Here is the second to last paragraph in the Probable Cause document, in my opinion, the biggest smoking gun for my theory that the prosecutor really doesn’t want to try this case and is simply acceding to public pressure:
The Hennepin County Medical Examiner (ME) conducted Mr. Floyd’s autopsy on May 26, 2020. The full report of the ME is pending but the ME has made the following preliminary findings. The autopsy revealed no physical findings that support a diagnosis of traumatic asphyxia or strangulation. Mr. Floyd had underlying health conditions including coronary artery disease and hypertensive heart disease. The combined effects of Mr. Floyd being restrained by the police, his underlying health conditions and any potential intoxicants in his system likely contributed to his death.
What?? Why is this paragraph in a document whose sole purpose is to establish probable cause for the arrest of the officer? THIS IS THE OPPOSITE OF PROBABLE CAUSE! THIS SAYS THAT IT REALLY WASN’T CHAUVIN’S FAULT AT ALL! Once again, this seems like ammunition for the defense. It feels like the prosecution is trying to help them make their case! I have NEVER seen a statement like this in a probable cause document. With this statement in the PC document, I’m kind of surprised the judge even approved the warrant!
The prosecution is always facing an uphill battle when they charge a police officer. When they start that battle in what seems to be a completely half-hearted, almost seditious manner with the most simple and basic of documents, it feels like they will completely blow the prosecution, intentionally or apathetically.
Don’t be surprised if Derek Chauvin ends up being convicted of some lessor charge. Something like Assault in the third degree, or Misconduct of a Public Officer. When this happens, get ready for cities to burn again. Because if this happens, they should burn. We need change, and there’s another article coming sometime soon that will describe what I think needs to happen to effect that change.

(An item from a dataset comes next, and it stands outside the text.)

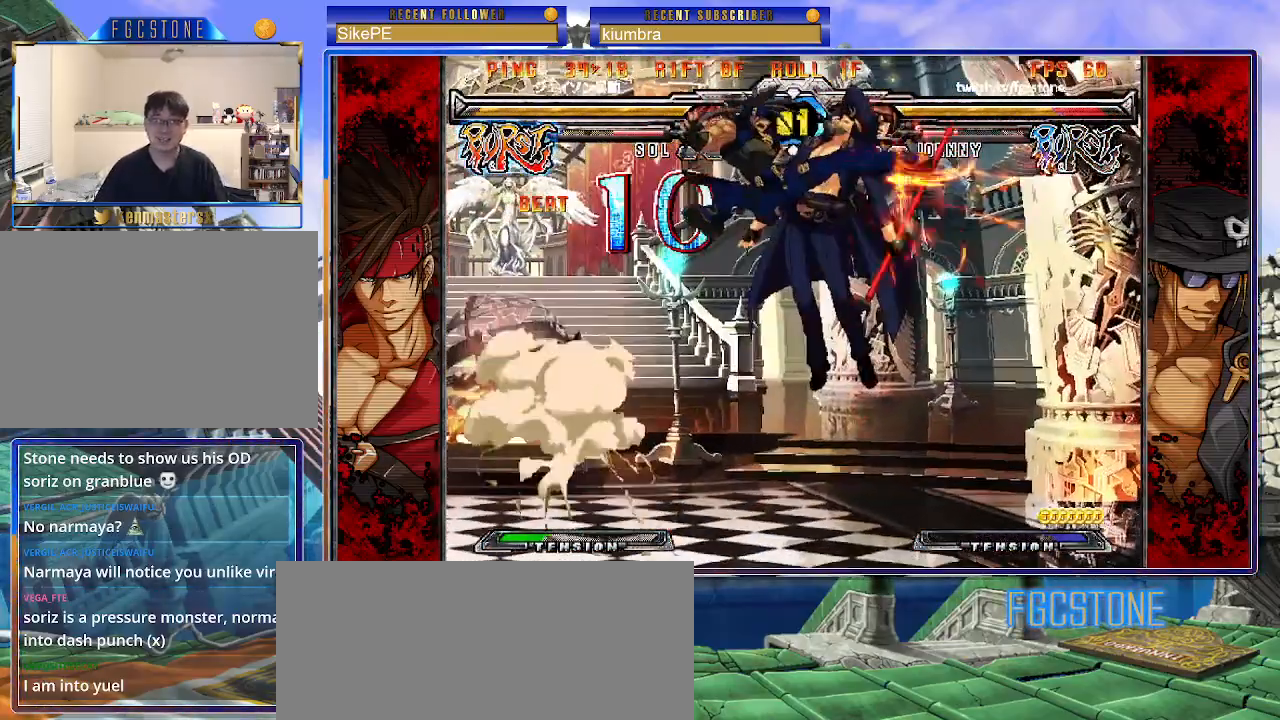
{"buttons": ["K"], "left_stick": "left", "events": [[50, "S", "up"], [100, "S", "down"], [117, "K", "up"], [167, "K", "down"], [200, "S", "up"], [250, "S", "down"], [267, "K", "up"], [317, "K", "down"], [350, "S", "up"], [400, "S", "down"], [417, "K", "up"], [467, "K", "down"], [500, "S", "up"]]}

Let’s hope George Floyd’s death has meaning. Let’s hope his 8 minutes and 46 seconds of suffering results in meaningful change. Let’s hope America can finally rise to the challenges of racism and brutality. Let’s hope police departments can throw aside the heavy net cast upon them by the tiny percentage of officers who give all the good ones such a bad name. Let’s hope Derek Chauvin gets a fair trial followed by swift and appropriate justice. Let’s hope this never happens again.